If you prefer to watch a video, this webhook architecture diagram was discussed by Svix founder and CEO Tom Hacohen at length in this video: https://youtu.be/4jvV75OD620.
You can find the transcript of the call on our blog.
Core Features
There are several core features that we believe are necessary to deliver a world class developer experience for webhooks. These features are all aimed to optimize the system for reliability, scalability, and security.
Retries
Customer endpoints will inevitably fail. Without retries, your users will have to manually retrieve any webhooks that were sent during a service outage. If instead you requeue the webhook to send based on an exponential backoff algorithm, you help users deal with short term outages automatically while also giving them time to fix any potential issues in time to ensure they receive all messages.
Signature Verification
Because webhooks are unauthenticated HTTP requests, there is no way for your users to ensure the request comes from you unless you digitally sign the request. You want to encrypt the signature with HMAC and SHA256 while ensuring you use a unique key for every endpoint.
Event Types & Fan Out (multiple endpoints)
These are technically two separate features but they go hand in hand. Classifying separate events into event types (e.g. user created vs user deleted) and enabling users to create multiple endpoints allows them to create separate webhook rails for separate systems, services, etc. This simplifies implementations, makes it easier to debug any endpoint failues, and avoids having one point of failure for all webhooks.
Monitoring and Logging Visibility
Webhooks require extra care and attention to monitoring and logging your service compared to REST API services. The one way nature of webhook communications means that your customers won't know and can't notify you when something goes wrong. You need to be the one notifying your users that their endpoints are failing. You also want to give your users visibility into delivery attempts and endpoint statuses to make it easier for them to maintain their endpoints.
Security Best Practices
Web Application Firewall
A WAF is a general best practices to help secure your service from a variety of common attack vectors.

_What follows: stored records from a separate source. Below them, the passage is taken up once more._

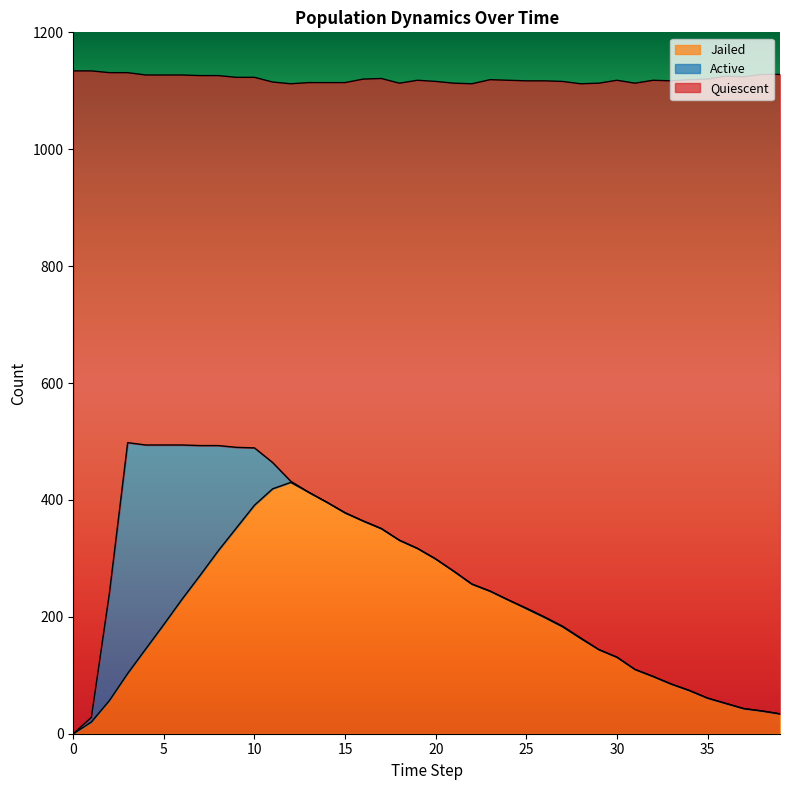

What is the maximum value for Jailed?

430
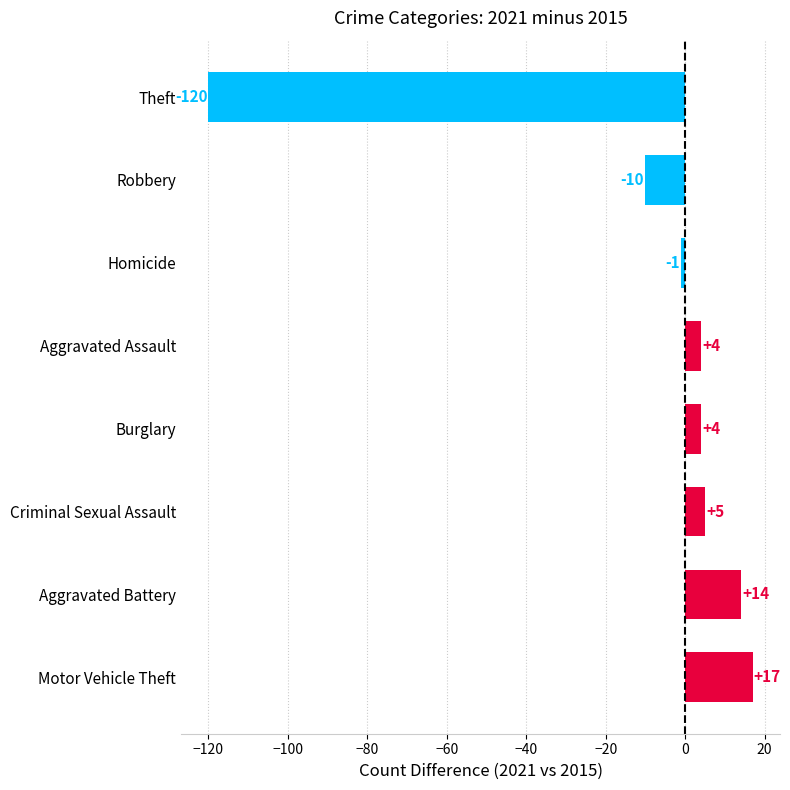

True or false: the data shows -62 at Theft.

False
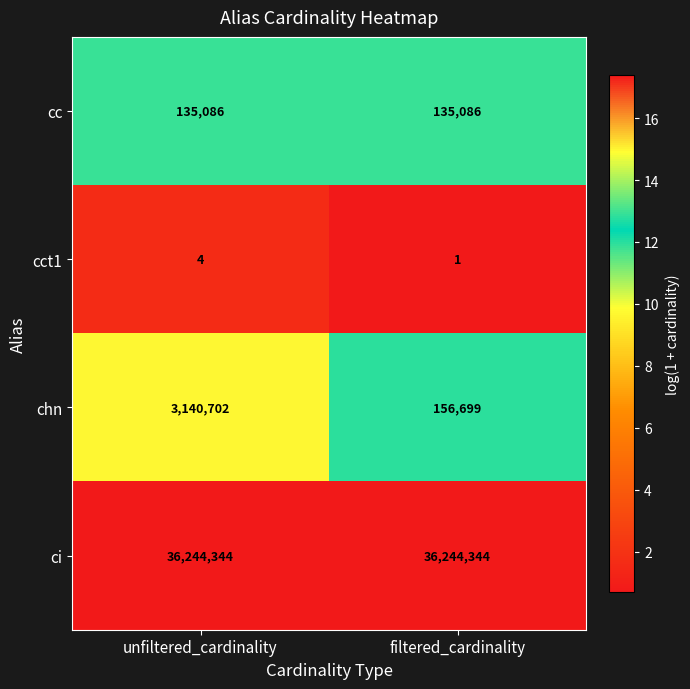

What is the spread (max minus min) of values at filtered_cardinality?

36244343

Separate VPCs for internal systems and outgoing proxies
You want to use proxies to send your webhook events to customer endpoints to secure your internal services. You also want to wrap both in VPCs for added security.
SHA256 encryption with HMAC
You need to use secure encryption like SHA256. You will also need to use HMAC (hash based message authentication code) to ensure security vs length extension attacks.
Static IPs
Your outgoing proxies should send webhooks to customer endpoints from static IP addresses. This allows customers to whitelist your IPs to satisfy their security protocols while also preventing server side request forgery attacks.
Webhook dispatching service components:
Webhook dispatching service (big blue box)
This represents what is included in Svix's webhook service offering. If you're looking to implement this type of system internally, we recommend building a microservice modeled after the diagram.
Orange box
A Virtual Private Cloud to protect your internal systems.
Green box
A Virtual Private Cloud to separate outgoing proxies from internal systems.
API Customer
End user of an API.
Customer Endpoints
Endpoints specified by API customers to let the webhook dispatching service know where the webhooks should be sent. Our recommendation is to allow users to specifify multiple endpoints instead of limiting them to only one.
Load Balancer/WAF
These are here as scalabilitiy and security best practices.
API Servers
Endpoints to which API customers can send their webhook payloads to use your webhook service.
Webhook Delivery Service
The webhook delivery service takes requests received from the API servers, persists them in storage, caches them, and adds them to the task queue.
Customer UI
The customer UI makes the process of managing their endpoints much simpler and makes it easier for them to diagnose any issues and debug any failures.
Storage Layer
To ensure deliverability, you must persist all webhook attempts in a storage layer. Not only does this allow you to retry failed attempts, but you can gives users visibility into the status of their webhook attempts and endpoints.
Caching Layer
Given the volume of webhooks you will send and the number of retries you'll have of failed webhooks, we strongly recommend storing webhook payloads in a cache to reduce load on your database.
Task Queue
Not only do you need to requeue failed attempts for retries, but you also want to ensure that your API servers are always available to receive requests instead of being stuck
Webhook Dispatch Workers
The workers take tasks from the queue and route the paylaod to the specified endpoint.
Logging and Monitoring
Logging and monitoring is especially important for webhook systems because the communication is only one way. With traditional API services, a customer will get an error response from the endpoint, knowing a failure occured. There is no way for your user to know that they were supposed to receive a webhook and didn't.
VPC Peering
This lets our internal services send webhooks to our proxy servers while isolating the proxies in their own VPC.
Outgoing Proxies
The outgoing proxies receive webhooks from our service and send them to customer endpoints without having access to internal services. They should also be setup to send from a specified set of IP addresses to prevent server side request forgeries and to comply with potential customer requirements.